— Start of SELECTED EXTRACT —

Databricks Connect for Python

Note

This article covers Databricks Connect for Databricks Runtime 13.0 and above.

This article demonstrates how to quickly get started with Databricks Connect by using Python and PyCharm. For the Scala version of this article, see Databricks Connect for Scala.

Databricks Connect enables you to connect popular IDEs such as PyCharm, notebook servers, and other custom applications to Databricks clusters. See What is Databricks Connect?.

Tutorial

To skip this tutorial and use a different IDE instead, see Next steps.

Requirements

To complete this tutorial, you must meet the following requirements:

  • Your target Databricks workspace and cluster must meet the requirements for Cluster configuration for Databricks Connect.

  • You must have your cluster ID available. To get your cluster ID, in your workspace, click Compute on the sidebar. In your web browser’s address bar, copy the string of characters between clusters and configuration in the URL.

  • You have PyCharm installed.

  • You have Python 3 installed on your development machine, and the minor version of your client Python installation is the same as the minor Python version of your Databricks cluster. The following table shows the Python version installed with each Databricks Runtime.

    Databricks Runtime version

    Python version

    13.0 ML - 14.0 ML, 13.0 - 14.0

    3.10

Step 1: Create a personal access token

This tutorial uses Databricks personal access token authentication and a Databricks configuration profile for authenticating with your Databricks workspace.

— End of SELECTED EXTRACT —
— Start of INFORMATION SUPPLIED —

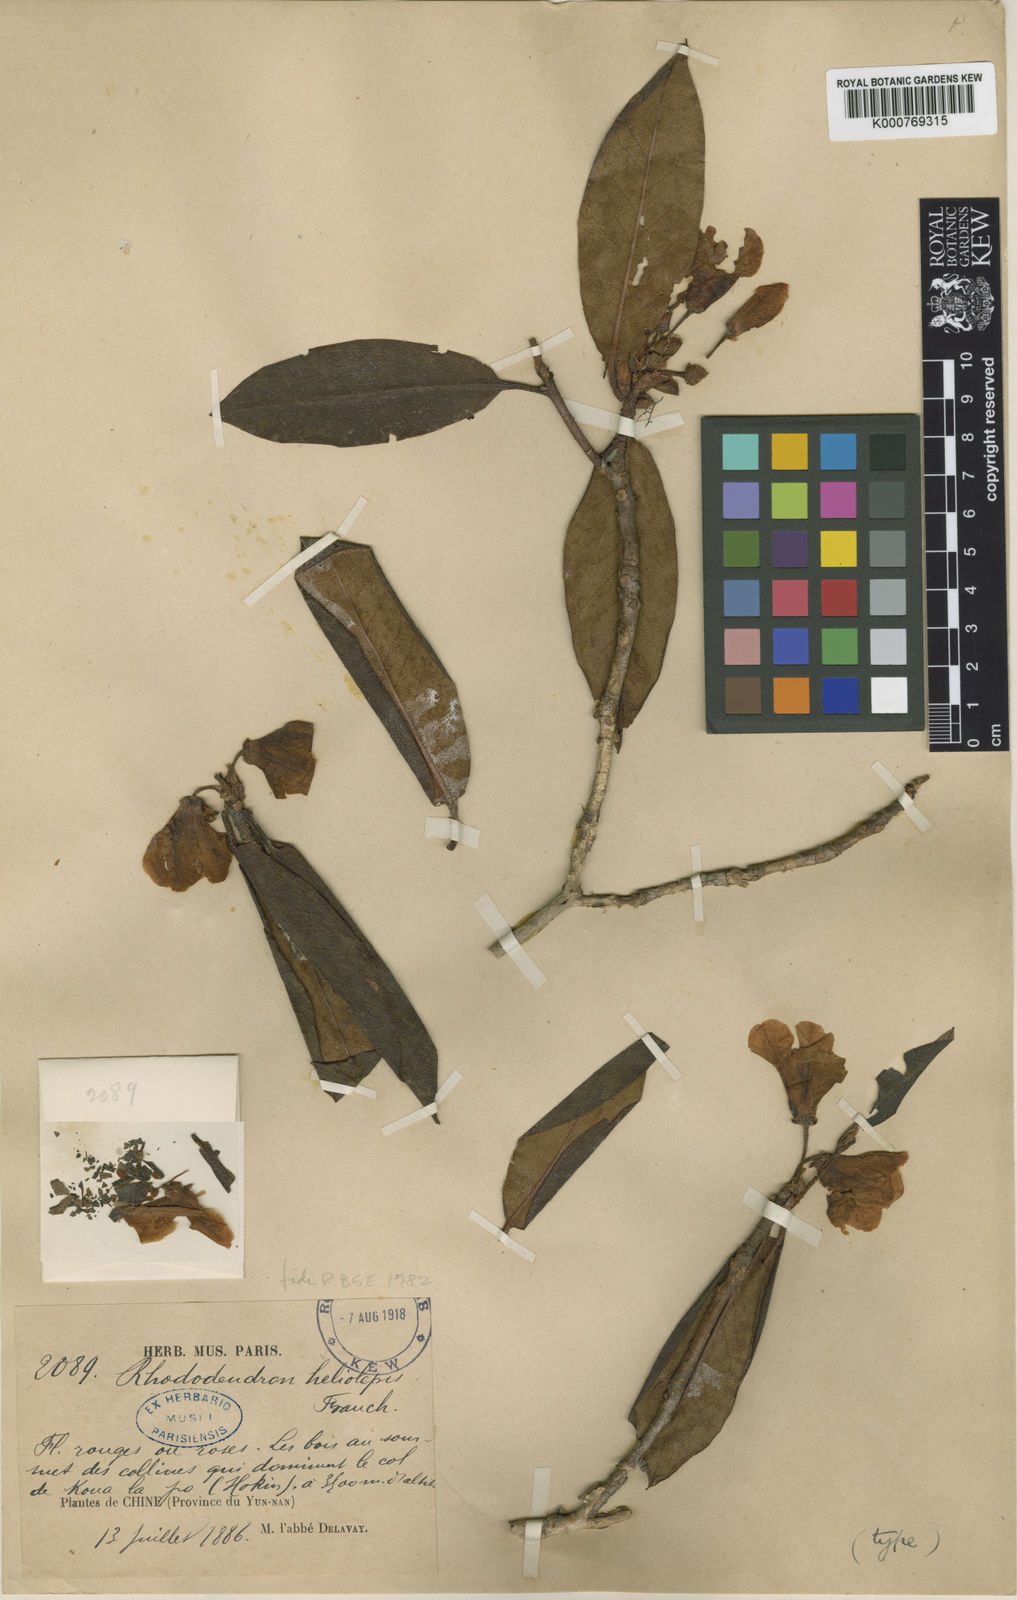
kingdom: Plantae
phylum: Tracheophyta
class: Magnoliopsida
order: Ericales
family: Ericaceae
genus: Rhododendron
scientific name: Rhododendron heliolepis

— End of INFORMATION SUPPLIED —
— Start of INFORMATION SUPPLIED —

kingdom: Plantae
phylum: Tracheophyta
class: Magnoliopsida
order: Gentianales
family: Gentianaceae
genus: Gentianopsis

— End of INFORMATION SUPPLIED —

**AIM A**
From the Databricks Connect guide, copy word for word the passage starting with "Databricks Connect for Python" and going on through "is Databricks Connect?.".
**AIM B**
What does the Databricks Connect guide list under its "Requirements" heading for completing the tutorial? Give each one.
**AIM C**
Pick up the Databricks Connect guide right after its last sentence and write what comes next.

**WRITTEN ANSWER A**
Databricks Connect for Python

Note

This article covers Databricks Connect for Databricks Runtime 13.0 and above.

This article demonstrates how to quickly get started with Databricks Connect by using Python and PyCharm. For the Scala version of this article, see Databricks Connect for Scala.

Databricks Connect enables you to connect popular IDEs such as PyCharm, notebook servers, and other custom applications to Databricks clusters. See What is Databricks Connect?.

**WRITTEN ANSWER B**
- Your target Databricks workspace and cluster must meet the requirements for Cluster configuration for Databricks Connect.
- You must have your cluster ID available.
- You have PyCharm installed.
- You have Python 3 installed on your development machine, and the minor version of your client Python installation is the same as the minor Python version of your Databricks cluster.

**WRITTEN ANSWER C**
If you already have a Databricks personal access token and a matching Databricks configuration profile, skip to Step 3. If you are not sure whether you already have a Databricks personal access token, you can follow this step without affecting any other Databricks personal access tokens in your user account.

Note

Databricks Connect supports OAuth authentication in addition to Databricks personal access token authentication. For OAuth authentication setup and configuration details, see Set up the client.

Databricks Connect also supports basic authentication. However, Databricks does not recommend basic authentication in production.

To create a personal access token:

  1. In your Databricks workspace, click your Databricks username in the top bar, and then select User Settings from the drop down.

  2. Click Developer.

  3. Next to Access tokens, click Manage.

  4. Click Generate new token.

  5. (Optional) Enter a comment that helps you to identify this token in the future, and change the token’s default lifetime of 90 days. To create a token with no lifetime (not recommended), leave the Lifetime (days) box empty (blank).

  6. Click Generate.

  7. Copy the displayed token to a secure location, and then click Done.

Note

Be sure to save the copied token in a secure location. Do not share your copied token with others. If you lose the copied token, you cannot regenerate that exact same token. Instead, you must repeat this procedure to create a new token. If you lose the copied token, or you believe that the token has been compromised, Databricks strongly recommends that you immediately delete that token from your workspace by clicking the trash can (Revoke) icon next to the token on the Access tokens page.

If you are not able to create or use tokens in your workspace, this might be because your workspace administrator has disabled tokens or has not given you permission to create or use tokens. See your workspace administrator or the following:

Step 2: Create an authentication configuration profile

Create a Databricks authentication configuration profile to store necessary information about your personal access token on your local machine. Databricks developer tools and SDKs can use this configuration profile to quickly authenticate with your Databricks workspace.

To create a profile:

Note

The following procedure creates a Databricks configuration profile with the name DEFAULT. If you already have a DEFAULT configuration profile that you want to use, then skip this procedure. Otherwise, this procedure overwrites your existing DEFAULT configuration profile.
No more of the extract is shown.